A survey of more than 11,000 respondents from 40 organizations found that the idea that most employee resign due to poor management may be a myth. The real culprit appears to be job dissatisfaction resulting from a lack of training, motivation, and sufficient challenge. The survey, released by Insync, also found that businesses can save nearly $300,000 per year by reducing turnover to 5 percent (at an average salary of $75,000). Additionally, it reported that most business could potentially change 80 percent of their staff turnovers with the proper techniques.
“There’s been this myth that employees often leave their boss, not their employer, and we’ve heard that many times,” said Insync Chief Executive Nicholas Barnett. “But we’ve wanted to dig a little bit deeper, to look at what an employee says are important reasons around their resignation. When we do that, we find something else.”

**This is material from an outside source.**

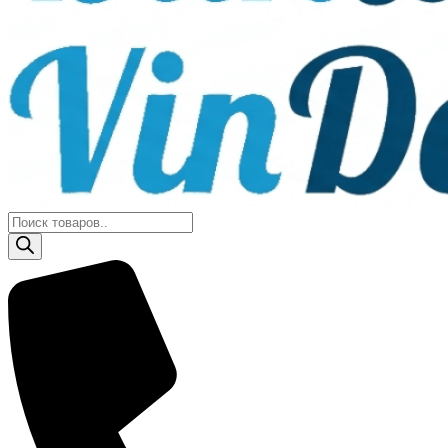
Поиск
товаров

The primary reasons for leaving, according to the survey, were lack of job satisfaction (37 percent), lack of career opportunities (35 percent), a better opportunity elsewhere (34 percent), unspecified personal reasons (33 percent). Nearly 50 percent of women cited work-life balance issues as a major motivator for resigning compared to 40 percent of men. Work-life balance was also the primary motivator for resigning in the Generation-Y sector.
“Our research has found employees leave primarily due to the job itself and not for reasons such as pay and conditions or relationships with managers or peers. If a job is inherently unfulfilling or unsatisfying it’s highly likely that employees will look elsewhere for other opportunities, no matter what incentives are in place,” Barnett said.